Blog Cidadãos do Mundo –
Professor, fale mais a respeito da necessidade dessas
mudanças emergentes, que envolvem também a mudança de
comportamento da sociedade.
Paulo Saldiva – O
que tem de ser feito? Basicamente fazer conta. Hoje a gente está
subsidiando energias sujas com vidas humanas e dinheiro. Quer dizer
que isso não é justificável, nem do ponto de vista moral, fazendo
as pessoas morrerem antes do tempo, principalmente as mais pobres;
como também, não é econômico. Porque o dinheiro que você
arrecada desta economia ao utilizar uma energia suja, como carvão,
você perde em redução de produtividade econômica e em custos
diretos e indiretos da saúde. Há vários estudos mostrando isso. No
nosso caso específico do Brasil, não acredito muito nas políticas
públicas. A gente carece – no artigo princípio valores, está em
falta na prateleira da política nacional, no almoxarifado, nós
deveremos ter mudanças de comportamento. Elas já estão ocorrendo.
Há um maior apelo para transporte coletivo, já há mais interesse
em você utilizar transporte público e morar mais perto da condução.

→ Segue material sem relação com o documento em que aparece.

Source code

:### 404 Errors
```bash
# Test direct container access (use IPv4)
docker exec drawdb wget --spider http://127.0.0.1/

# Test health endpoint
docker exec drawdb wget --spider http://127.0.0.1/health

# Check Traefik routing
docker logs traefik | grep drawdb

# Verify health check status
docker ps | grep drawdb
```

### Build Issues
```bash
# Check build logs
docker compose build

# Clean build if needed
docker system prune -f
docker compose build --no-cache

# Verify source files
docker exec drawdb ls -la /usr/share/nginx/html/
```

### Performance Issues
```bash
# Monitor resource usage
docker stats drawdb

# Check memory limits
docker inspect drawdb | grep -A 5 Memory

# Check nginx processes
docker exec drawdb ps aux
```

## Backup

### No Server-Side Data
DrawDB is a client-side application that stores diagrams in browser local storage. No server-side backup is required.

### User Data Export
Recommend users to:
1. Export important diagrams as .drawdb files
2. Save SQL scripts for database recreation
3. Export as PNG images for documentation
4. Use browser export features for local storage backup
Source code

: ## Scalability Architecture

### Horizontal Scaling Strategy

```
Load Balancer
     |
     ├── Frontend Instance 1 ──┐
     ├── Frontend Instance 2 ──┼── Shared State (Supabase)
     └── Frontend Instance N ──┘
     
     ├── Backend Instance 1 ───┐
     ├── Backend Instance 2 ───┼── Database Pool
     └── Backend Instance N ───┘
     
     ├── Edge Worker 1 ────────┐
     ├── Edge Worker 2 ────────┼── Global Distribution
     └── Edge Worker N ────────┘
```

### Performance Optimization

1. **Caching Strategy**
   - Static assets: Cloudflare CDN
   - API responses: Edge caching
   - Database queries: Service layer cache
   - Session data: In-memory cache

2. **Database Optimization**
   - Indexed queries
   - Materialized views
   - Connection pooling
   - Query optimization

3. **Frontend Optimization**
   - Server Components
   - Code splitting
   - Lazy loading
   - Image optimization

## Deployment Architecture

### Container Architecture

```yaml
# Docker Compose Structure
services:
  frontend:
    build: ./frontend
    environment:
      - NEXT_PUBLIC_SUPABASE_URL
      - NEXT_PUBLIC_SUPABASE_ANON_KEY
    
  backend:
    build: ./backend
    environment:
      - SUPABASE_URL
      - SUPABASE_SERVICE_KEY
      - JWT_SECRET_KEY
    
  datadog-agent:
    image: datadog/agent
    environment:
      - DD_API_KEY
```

A ideia de possuir um carro e gastar de forma absurda, como levar mil
quilos de latas para qualquer lado que você vai, está perdendo
espaço entre a população mais jovem. Para quem insiste nestas
práticas, não é que estas pessoas sejam intrinsecamente más, mas
insistem porque são frutos de uma educação e cultura que foram
vigentes até muito recentemente. Se você visitar as páginas de
anúncios imobiliários, por exemplo, do Estadão, como eu fiz, dos
anos 70 e 80, a maior propriedade de um apartamento era número
quartos e de vagas na garagem.. Hoje é a proximidade de um parque,
um terminal de metrô ou de ônibus. Enfim, a metragem está caindo
muito e nós não estamos precisando mais de tanto espaço para
viver. É um processo lento, mas vai ocorrer. Eu sou otimista. As
cidades que geraram os problemas, mas nas ruas das cidades é que
mora a criatividade, principalmente nos momentos de crise.
Blog Cidadãos do Mundo –
Qual é a relação da poluição atmosférica com as 17 metas dos
Objetivos do Desenvolvimento Sustentável da ONU?
Paulo Saldiva –
Quanto à relação entre o controle da poluição e as metas de
atingimento dos ODS/ONU para 2030, eu não consegui achar sequer uma
das metas das 17 que não encaixasse espaço para o controle da
poluição do ar. Este tema passa por educação, ou seja, mudança
de comportamento e educação mais saudável, cidades mais
eficientes, diminuição da equidade, uma vez que as pessoas que
menos podem são as que recebem mais poluição. A poluição é mais
frequente nos países mais pobres e dentro dos países pobres, nas
comunidades mais desfavorecidas. Atinge a saúde, o controle tanto de
doenças infecciosas, crônicas e não-transmissíveis – como
diabetes, infarte e câncer. Nós também temos um objetivo, que é o
controle da poluição, quando melhora a eficiência e utiliza
combustíveis mais limpos e tecnologias mais eficientes. Dessa forma,
você reduz ao mesmo tempo, a emissão dos Gases de Efeito Estufa
(GEEs). Ao fazer isso, melhora, inclusive, a segurança alimentar.